- Interactive map of Fisher Farm Cemetery

Details
- Established: 1901
- Country: United States
- Type: Jewish
- Find a Grave: Fisher Farm Cemetery

= Fisher Farm Cemetery =

Jewish cemetery in Sarpy County, Nebraska, US

Fisher Farm Cemetery, including the B'nai Abraham Cemetery, the Hrabik Cemetery, the Beth Hamedrosh Hagadol Cemetery (also called Mt. Sinai Cemetery), and Bnai Abraham Cemetery, is located at 8600 South 42 Street in Bellevue, Nebraska.

==History==
Willard Fisher, an early Sarpy County farmer, buried his three children on his farm after an epidemic in 1883. His grave and those of his children were later joined by several Jewish congregations.

Fisher Farm Cemetery was established by the Congregation Share Zion in 1901. In 1909, the deed was transferred to Chevra B'nai Yisroel. In 1915, the deed was transferred again to the B'nai Abrahm Society of South Omaha. Eventually, Hrabik, Beth Hamedrosh Hagadol and Bnai Abraham cemeteries would join Fisher Farm Cemetery.

The cemetery is still active, and is nearly full.

==Layout==
The older section of the cemetery is segregated by gender and age. In one row, adult males are buried side by side down in order of death, while in the next row, adult females are buried in a similar fashion. There are also separate rows designated for children. This arrangement makes it difficult to determine which individuals were married to each other, as spouses are buried in separate rows.

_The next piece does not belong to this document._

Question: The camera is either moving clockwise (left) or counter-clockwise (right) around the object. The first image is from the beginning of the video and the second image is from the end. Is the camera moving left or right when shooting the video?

In the new section, couples and families are usually buried together. Another interesting feature is that most of the graves have raised concrete borders and the enclosed area contains ground cover. Most of the more recent markers have Hebrew and English inscriptions, but many of the oldest ones have only Hebrew inscriptions. Some have had English inscriptions added later to the original Hebrew ones.